Quintessential street food in Cebu. Sit down on a stool at a streetside eatery (pungko-pungko) and sink your teeth into freshly fried lumpia seasoned with five-spice powder (ngo yong) with whatever dip(s) your purveyor has on offer. Students, manual laborers, jeepney drivers, office workers, etc. all know what this dish is. I am somewhat ashamed to say, I had never known about it, nor eaten it before and when an acquaintance of Mrs. MM asked her about it, she too had never tasted this type of lumpia… so hmmm, obviously our curiosity was piqued. Even a check with the crew resulted in a few quizzical looks, as it turns out they are from the province of Cebu, but hadn’t spent much time in the city, where this delicacy has gained popularity in recent decades… A little googling, a little sleuthing, a few calls to Cebu and I decided to make my own version despite having never tasted the dish before!

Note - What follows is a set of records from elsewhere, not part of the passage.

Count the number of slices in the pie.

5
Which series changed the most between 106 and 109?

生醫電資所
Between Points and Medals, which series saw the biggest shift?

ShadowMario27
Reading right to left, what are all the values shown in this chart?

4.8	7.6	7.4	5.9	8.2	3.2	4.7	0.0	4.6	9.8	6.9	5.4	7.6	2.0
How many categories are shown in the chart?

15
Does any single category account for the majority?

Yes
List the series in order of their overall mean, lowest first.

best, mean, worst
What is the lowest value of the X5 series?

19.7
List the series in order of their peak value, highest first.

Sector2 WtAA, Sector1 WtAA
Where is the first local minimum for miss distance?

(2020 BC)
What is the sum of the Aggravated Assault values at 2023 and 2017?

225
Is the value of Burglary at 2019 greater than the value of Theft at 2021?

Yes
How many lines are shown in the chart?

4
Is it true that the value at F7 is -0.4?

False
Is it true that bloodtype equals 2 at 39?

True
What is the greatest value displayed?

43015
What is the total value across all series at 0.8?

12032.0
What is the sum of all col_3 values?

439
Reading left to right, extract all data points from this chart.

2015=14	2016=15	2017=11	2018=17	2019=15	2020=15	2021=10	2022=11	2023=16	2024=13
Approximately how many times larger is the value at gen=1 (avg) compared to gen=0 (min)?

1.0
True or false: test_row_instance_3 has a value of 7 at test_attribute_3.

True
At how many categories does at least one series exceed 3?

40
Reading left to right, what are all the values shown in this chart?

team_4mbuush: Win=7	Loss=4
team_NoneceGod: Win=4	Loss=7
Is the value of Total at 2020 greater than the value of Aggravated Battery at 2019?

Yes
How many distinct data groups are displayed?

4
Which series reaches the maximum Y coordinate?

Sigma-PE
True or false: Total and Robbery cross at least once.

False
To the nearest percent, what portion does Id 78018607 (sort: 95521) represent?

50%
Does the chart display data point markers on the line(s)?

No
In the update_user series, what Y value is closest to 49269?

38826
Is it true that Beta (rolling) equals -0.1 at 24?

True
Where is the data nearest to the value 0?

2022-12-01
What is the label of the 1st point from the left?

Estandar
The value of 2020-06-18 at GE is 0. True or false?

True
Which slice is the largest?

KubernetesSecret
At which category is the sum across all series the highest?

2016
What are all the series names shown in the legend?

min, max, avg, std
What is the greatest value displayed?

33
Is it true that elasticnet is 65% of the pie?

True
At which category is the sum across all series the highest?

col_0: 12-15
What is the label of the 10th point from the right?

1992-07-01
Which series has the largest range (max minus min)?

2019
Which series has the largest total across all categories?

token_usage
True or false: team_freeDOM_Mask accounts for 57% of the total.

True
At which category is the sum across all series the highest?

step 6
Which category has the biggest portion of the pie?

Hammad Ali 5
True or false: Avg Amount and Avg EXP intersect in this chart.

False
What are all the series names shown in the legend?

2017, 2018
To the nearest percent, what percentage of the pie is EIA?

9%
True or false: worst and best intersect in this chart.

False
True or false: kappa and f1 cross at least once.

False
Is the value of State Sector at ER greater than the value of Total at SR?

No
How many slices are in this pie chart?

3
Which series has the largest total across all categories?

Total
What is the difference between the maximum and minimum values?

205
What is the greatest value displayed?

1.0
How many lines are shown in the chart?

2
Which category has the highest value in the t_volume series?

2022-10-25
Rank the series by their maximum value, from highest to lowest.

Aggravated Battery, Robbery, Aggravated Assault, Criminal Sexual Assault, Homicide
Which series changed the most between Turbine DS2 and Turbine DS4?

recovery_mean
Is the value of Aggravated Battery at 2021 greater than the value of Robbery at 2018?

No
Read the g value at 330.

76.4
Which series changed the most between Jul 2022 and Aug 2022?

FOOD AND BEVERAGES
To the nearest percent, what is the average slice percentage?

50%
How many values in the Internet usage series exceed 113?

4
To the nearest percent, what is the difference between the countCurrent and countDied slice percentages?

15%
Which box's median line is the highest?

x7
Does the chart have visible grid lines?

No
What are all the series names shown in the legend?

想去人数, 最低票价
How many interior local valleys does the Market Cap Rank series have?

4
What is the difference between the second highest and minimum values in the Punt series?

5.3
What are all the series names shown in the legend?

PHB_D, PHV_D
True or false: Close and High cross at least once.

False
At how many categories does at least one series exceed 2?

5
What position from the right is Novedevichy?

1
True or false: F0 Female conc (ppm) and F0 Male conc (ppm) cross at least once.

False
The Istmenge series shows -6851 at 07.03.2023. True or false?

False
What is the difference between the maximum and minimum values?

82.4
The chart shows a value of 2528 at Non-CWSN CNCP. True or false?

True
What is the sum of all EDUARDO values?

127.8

So consider this recipe a work in progress, I will have my fill of Ngo Yong on my next trip to Cebu, but even though this was a maiden attempt, the lumpia tasted pretty darned good! :)
While I suspect that economy is one the tenets that made this such a successful street food… I opted to go for flavor with less emphasis on keeping it as cheap as possible. Into a heavy pot over medium heat, I added 3 tablespoons of pure pork lard, my secret weapon for mouthwatering flavor. Next I added some chopped onions and a bit of garlic and sauteed that until soft and fragrant. I added in about a half kilo of ground pork and sauteed for a few minutes. Next, freshly peeled and chopped shrimp was added to the pot, roughly 250 grams worth, though up to half a kilo of pre-peeled shrimps would have been nice too. Add in roughly 700 grams of julienned ubod or heart of palm, and roughly 150-200 grams of julienned singkamas. Seasoned this with salt and pepper, some kikkoman soy sauce and a teaspoon or more of five spice powder. Taste and adjust the seasoning.
Once the ubod is soft and everything is cooked through, “drain the filling” and keep the juices for the dipping sauce. Let the filling cool before you wrap up the lumpia. Make relatively large lumpia. Make a slurry of roughly 1 cup cornstarch, 3/4 cup water, 1 egg and some salt and five spice powder and beat until well mixed.
Heat up some vegetable oil in a wok (I considered lard, but I think that would be TOO MUCH) over high heat. Briefly soak the lumpia in the cornstarch slurry, remove the excess, and deep fry until a light to medium golden color.
Meanwhile, make a dipping sauce by taking the remaining sauce you set aside earlier, adding some water and brown sugar, kikkoman and cornstarch and additional salt and pepper. Add some water to dilute the intensity of the sauce if it is too intense or too thick. We added two chopped siling labuyo to the sauce. Taste until you get it to your liking… sweet, salty, meaty, spicy and appetizing. Prepare a second dipping sauce of vinegar and garlic or something acidic and sour…
The ngohiong were DELICIOUS! An extremely crisp wrapper yielded to a delicious filling that was clearly flavored with the distinct five spice powder. The five-spice was in the filling, the wrapper and the sauce and while obvious, wasn’t overwhelming. The filling was meaty, but not overly so because of the ubod and singkamas. It was moist and crisp at the same time… I can see why these would be a street food favorite!